» **Selected extract**
- - - - -

3.3 Double stretched exponential profile

The stretched exponential is an interesting candidate to model the combined mass density of the dark matter and the galaxies. For this aim, one assumes a sort of equilibration between them. To put it bluntly, for this profile one works with the adagio “where there are stars, there can not be dark matter”.

Since the central, brightest cluster galaxy is much heavier than the cluster halo extrapolated towards the center, we adopt an additional stretched exponential for it and arrive at the double stretched exponential profile (DSE). For the modeling of clusters, we thus assume a stretched exponentials for the total cluster (halo, h), and an additional one for the brightest cluster galaxy (BCG, b). Incorporating the gas, the total mass density reads

$$\begin{aligned} \rho =\rho _be^{-(r/R_b)^{1/n_b}}+\rho _he^{-(r/R_h)^{1/n_h}} +\rho _{ g}(r) . \end{aligned}$$
(29)

In the central regions, \(\rho _{ g}\) is much smaller than the other two, and hence irrelevant. While \(\rho _h\) decays exponentially fast to zero for r beyond \(R_h\), \(\rho _{ g}\) only decays as a power law, so it assures a power law decay of the total density.

3.4 NFW profiles for the halo

A popular profile is the NFW profile,

$$\begin{aligned} \rho _{ NFW}= \frac{ A}{ (r/R) (1+r/R)^{2}} , \end{aligned}$$
(30)

and its generalization the gNFW profile (any n),

$$\begin{aligned} \rho _{ gNFW}= \frac{ A}{ (r/R)^{n} (1+r/R)^{3 - n}} . \end{aligned}$$
(31)

- - - - -

» **Work to do**
**1.** In the cluster-profile excerpt, what does the abbreviation DSE stand for?
**2.** Retype the passage from the cluster-profile excerpt, beginning at the words "In the central" and ending after "the total density.".

» **Dataset extract**
- - - - -

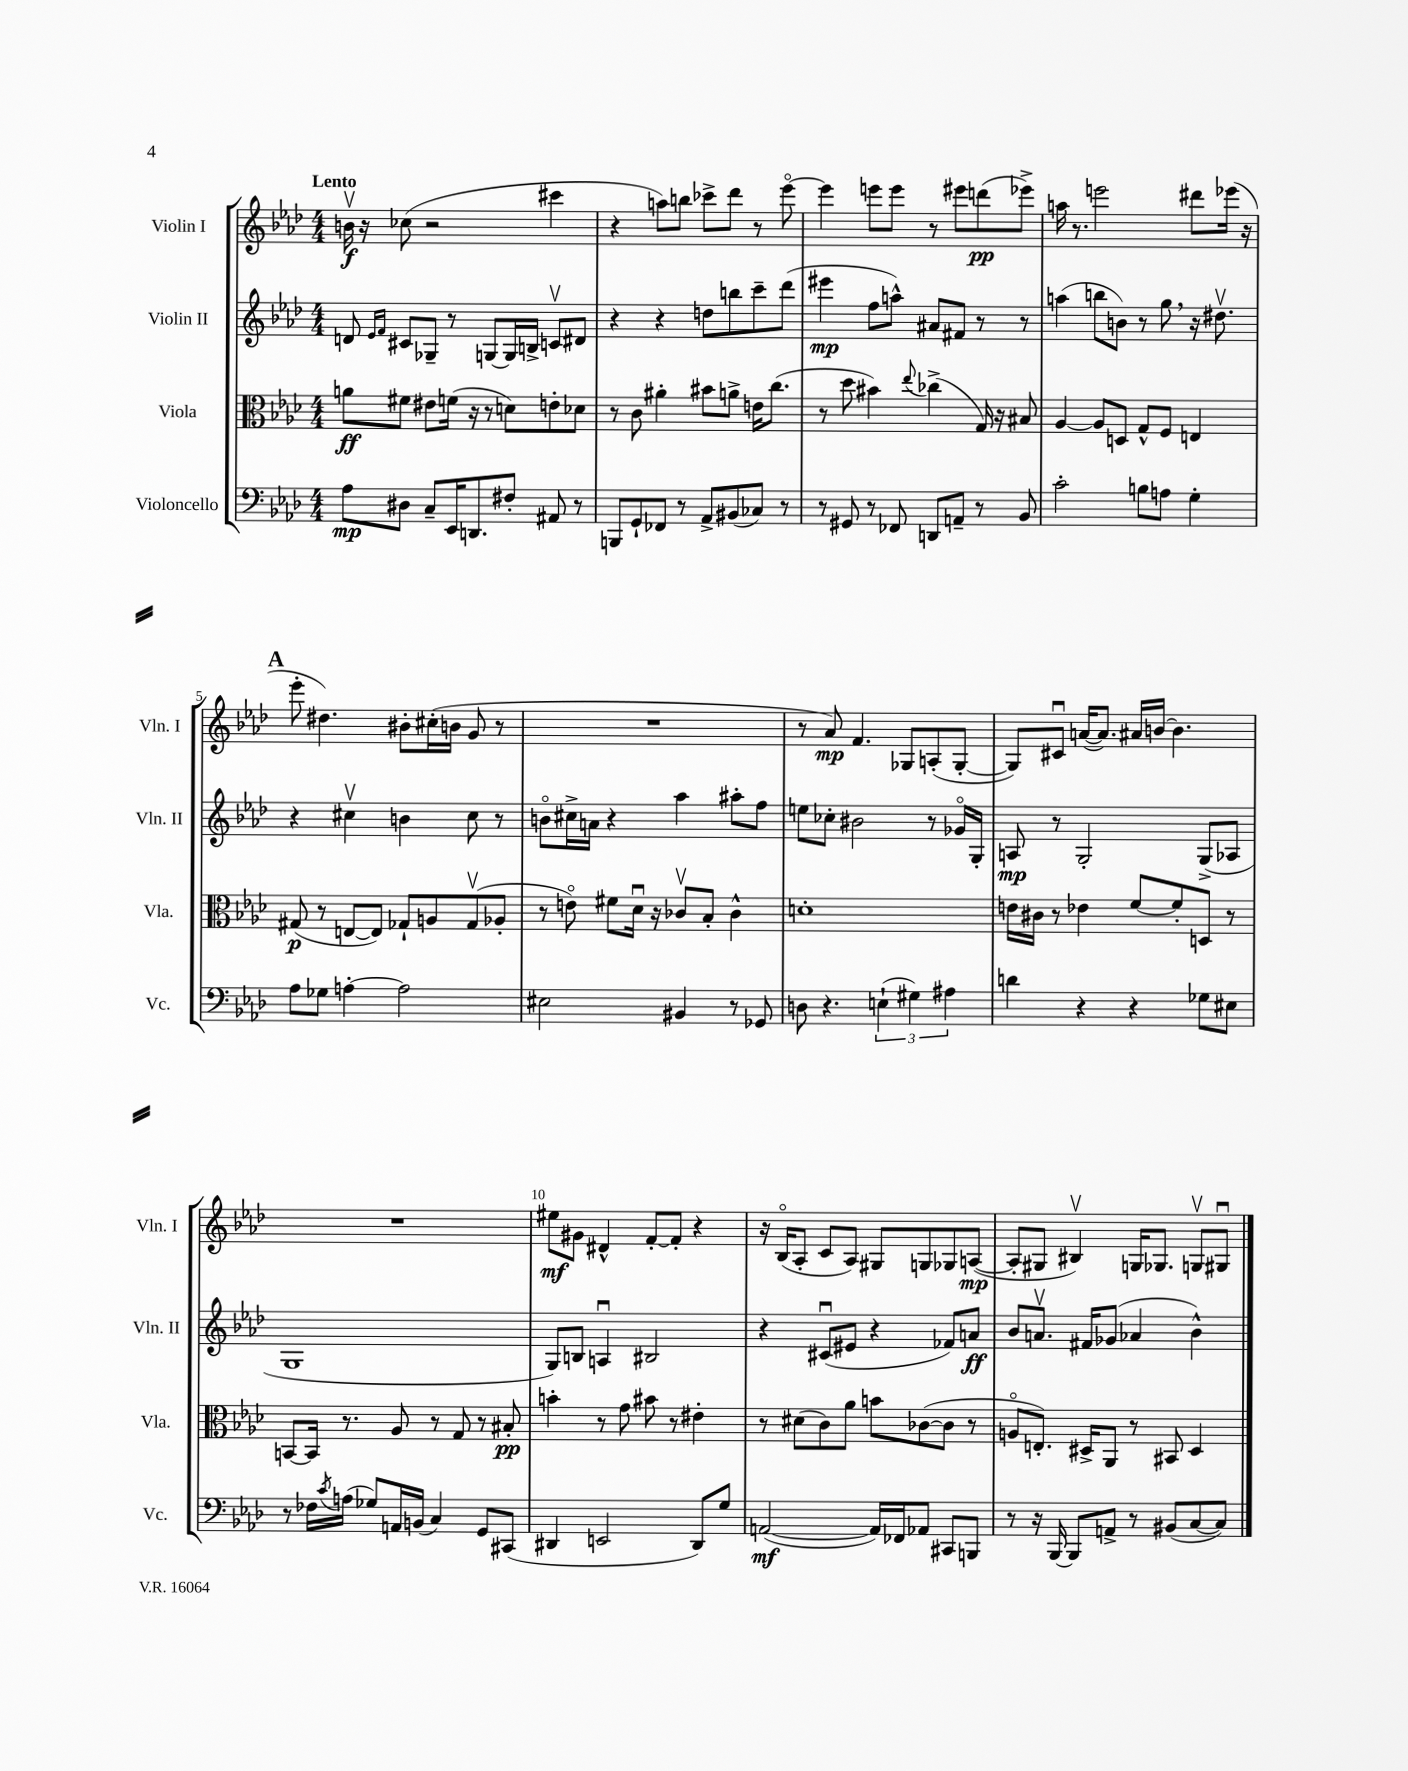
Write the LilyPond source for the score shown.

- - - - -

» **Outputs**
**1.** Double stretched exponential profile

**2.**
In the central regions, \(\rho _{ g}\) is much smaller than the other two, and hence irrelevant. While \(\rho _h\) decays exponentially fast to zero for r beyond \(R_h\), \(\rho _{ g}\) only decays as a power law, so it assures a power law decay of the total density.